_Texto para leitura_:

-----

ARTE: Aecio Sarti a o “Céu de Querubins”

A melhor maneira de encontrar Aecio Sarti é em seu ateliê em uma das ruas estreitas, repletas de galerias de arte, ateliês e estúdios de artistas em Paraty, RJ. Suas obras vão de figuras de pescoços longos a la Modigliani a querubins pintados a óleo e carvão sobre lonas de caminhão que exercem um forte apelo naqueles que dão de olhos com essas obras. Aecio Sarti é um sergipano de Aracaju que se radicou em Paraty depois de ter vivido em vários lugares pelo Brasil e estudado arte no The Art Institute of Colorado, Estados Unidos. Suas obras contam com a presença constante da figura humana, ricas em detalhes, e, algumas vezes, retratada pela temática do duplo. Nos dias atuais, suas obras estão espalhadas pelo mundo, em paredes de amantes das artes.

-----

_Questões_:
(A) Transcreva as linhas de dados desde a primeira até a linha que contém "dist [-0.001934, 0.000222]", inclusive, sem incluir as imagens na resposta.
(B) Prossiga o texto sobre Aecio Sarti a partir do ponto em que ele termina.
O texto sobre Aecio Sarti e as linhas de dados são materiais independentes entre si.

_Trecho dos dados_:
-----

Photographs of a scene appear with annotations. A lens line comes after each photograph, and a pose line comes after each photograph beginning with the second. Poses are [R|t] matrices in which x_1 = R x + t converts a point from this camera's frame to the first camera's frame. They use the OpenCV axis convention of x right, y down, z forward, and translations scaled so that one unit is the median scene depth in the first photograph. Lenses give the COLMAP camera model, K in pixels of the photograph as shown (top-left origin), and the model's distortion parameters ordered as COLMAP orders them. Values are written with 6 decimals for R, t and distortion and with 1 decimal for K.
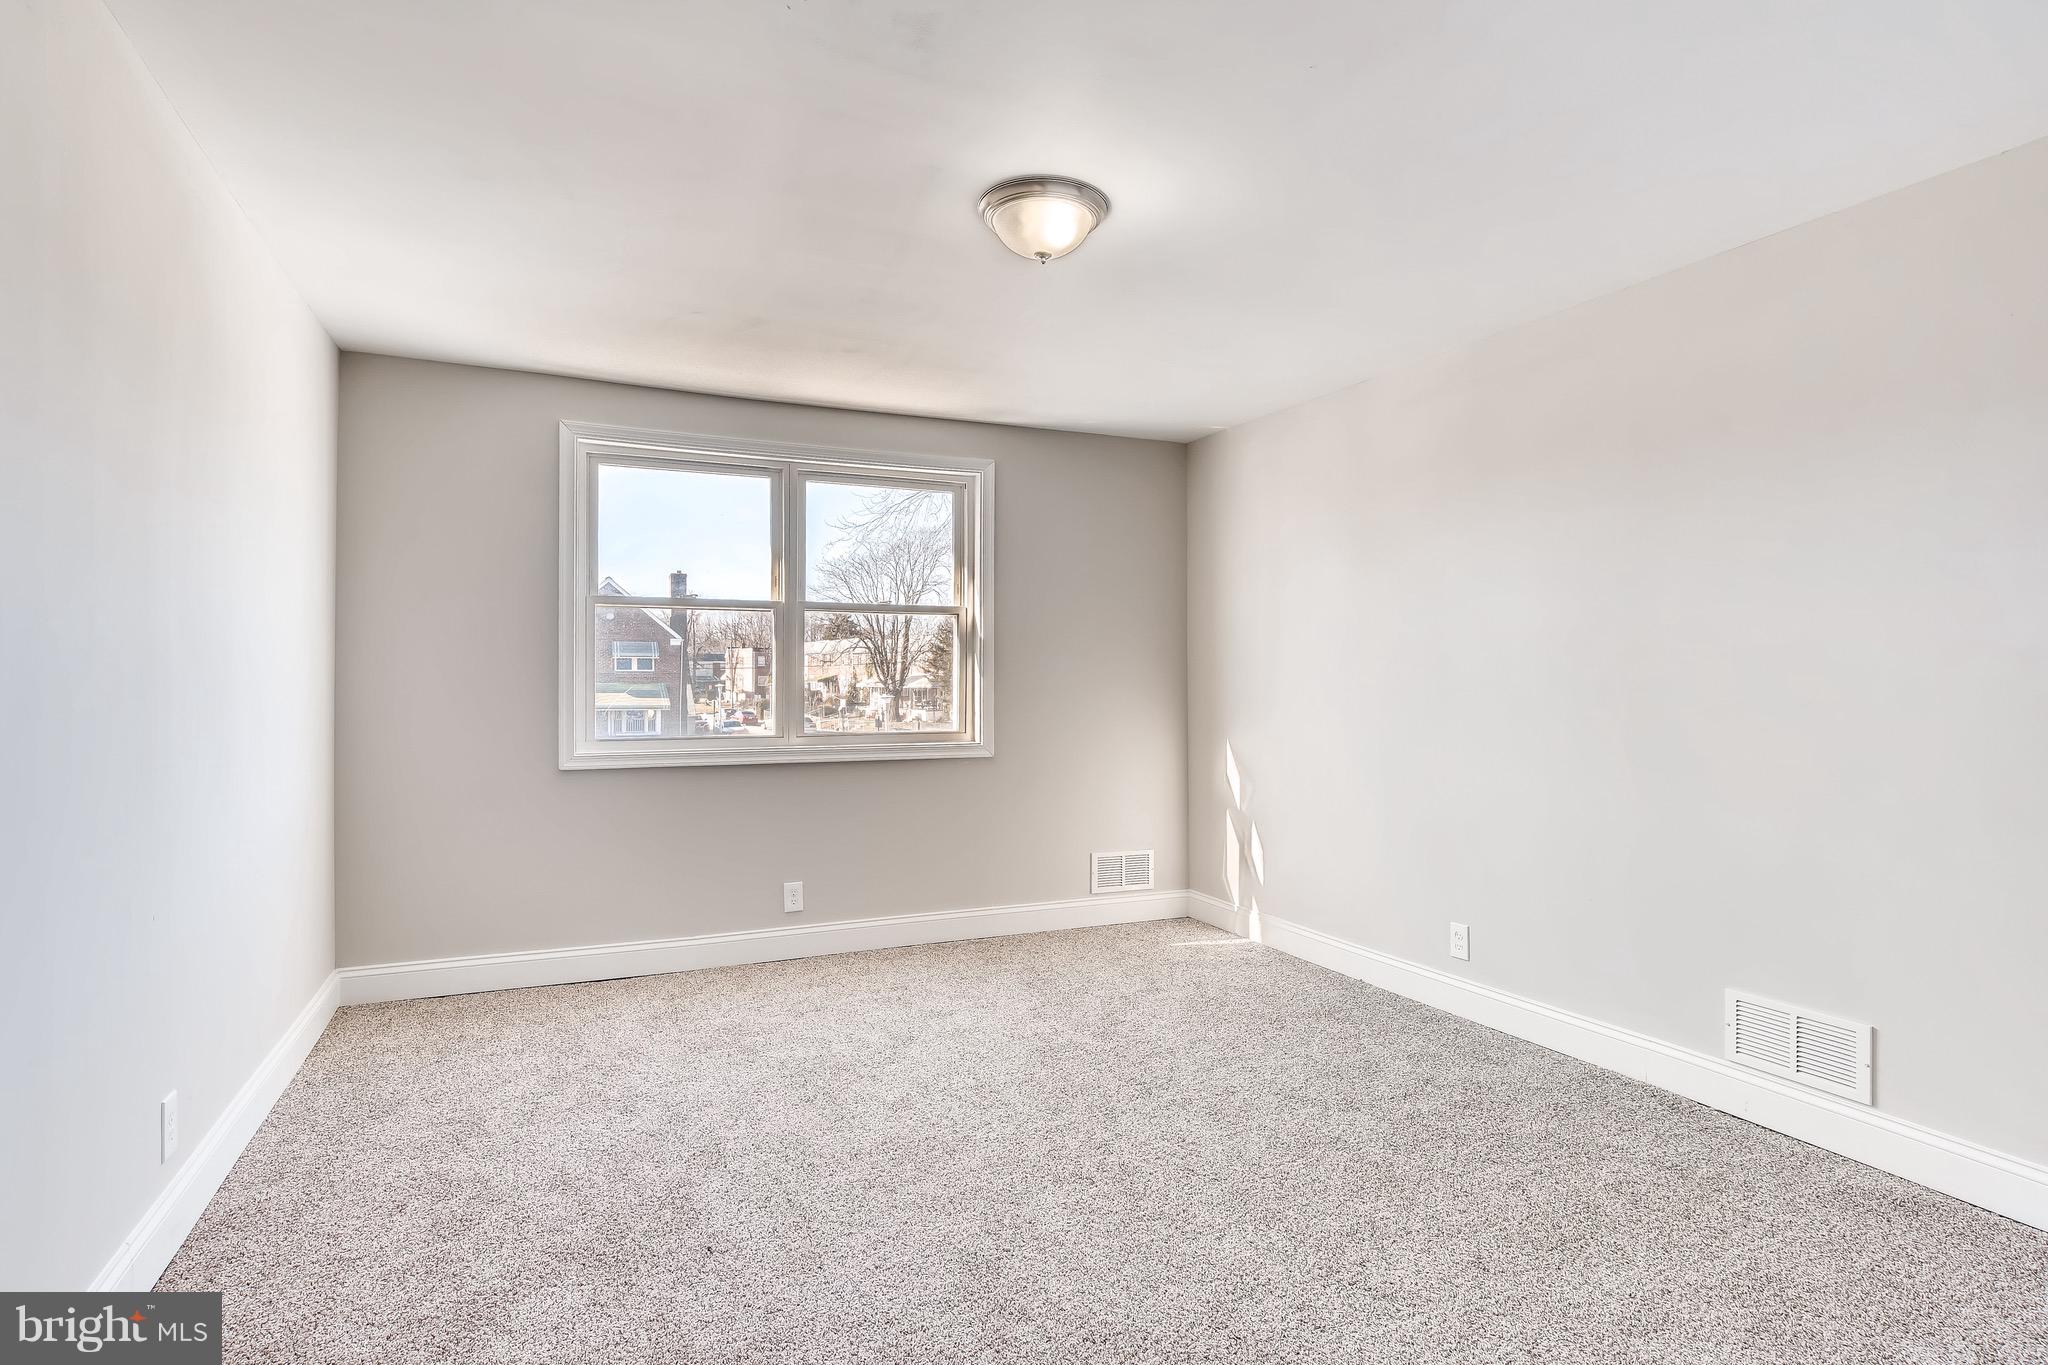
lens RADIAL K [[1065.2, 0, 999.7], [0, 1065.2, 652.6], [0, 0, 1]] dist [-0.001934, 0.000222]
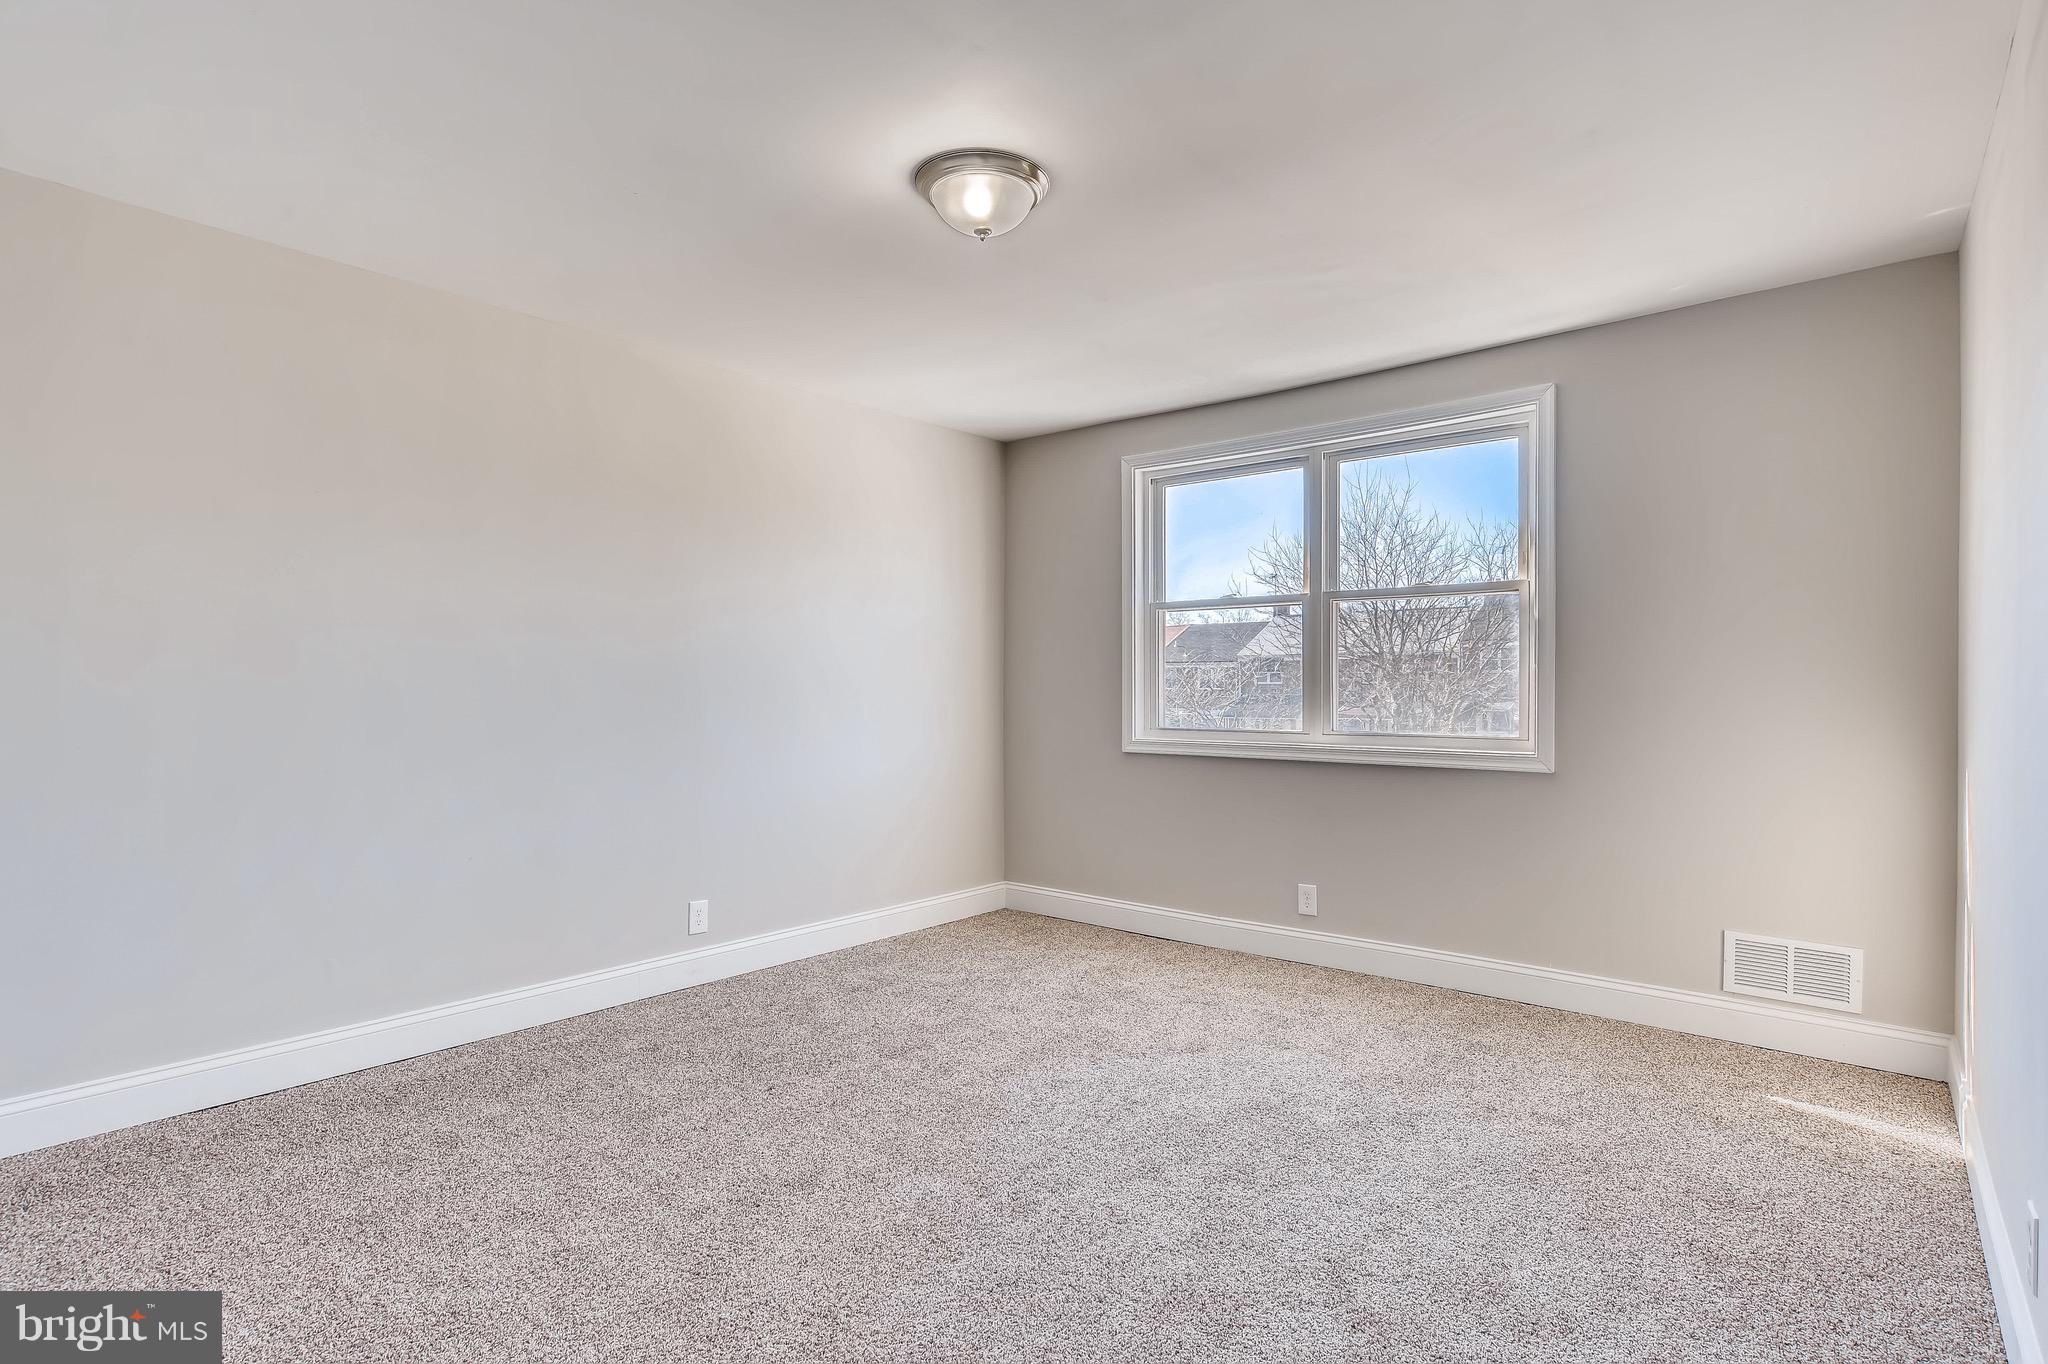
lens RADIAL K [[1017.6, 0, 1024.0], [0, 1017.6, 682.0], [0, 0, 1]] dist [0.021665, 0.000665]
pose [[0.453737, -0.005909, -0.891116, 0.514319], [0.023437, 0.999711, 0.005305, 0.021859], [0.890827, -0.023292, 0.453745, 0.358281]]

-----

_Respostas esperadas_:
(A)
Photographs of a scene appear with annotations. A lens line comes after each photograph, and a pose line comes after each photograph beginning with the second. Poses are [R|t] matrices in which x_1 = R x + t converts a point from this camera's frame to the first camera's frame. They use the OpenCV axis convention of x right, y down, z forward, and translations scaled so that one unit is the median scene depth in the first photograph. Lenses give the COLMAP camera model, K in pixels of the photograph as shown (top-left origin), and the model's distortion parameters ordered as COLMAP orders them. Values are written with 6 decimals for R, t and distortion and with 1 decimal for K.
lens RADIAL K [[1065.2, 0, 999.7], [0, 1065.2, 652.6], [0, 0, 1]] dist [-0.001934, 0.000222]

(B)
Indo bem para o início como a arte e a pintura surgiram na sua vida? Vim de uma família de sete crianças criadas pela minha mãe, e desde cedo vi que eu tinha um olhar diferente dos meus irmãos. Eu acompanhava muito a forma poética com que minha mãe encarava a vida e o modo com que ela coloria seus dias, apesar da pobreza. A diferença é que eu transformava meus sonhos e minhas histórias em desenhos e pinturas. Aos 14 anos, comecei a pintar sobre madeira e vender esses trabalhos nas feiras da cidade. Acabei percebendo que as pessoas gostavam e entendi que eu queria ser artista.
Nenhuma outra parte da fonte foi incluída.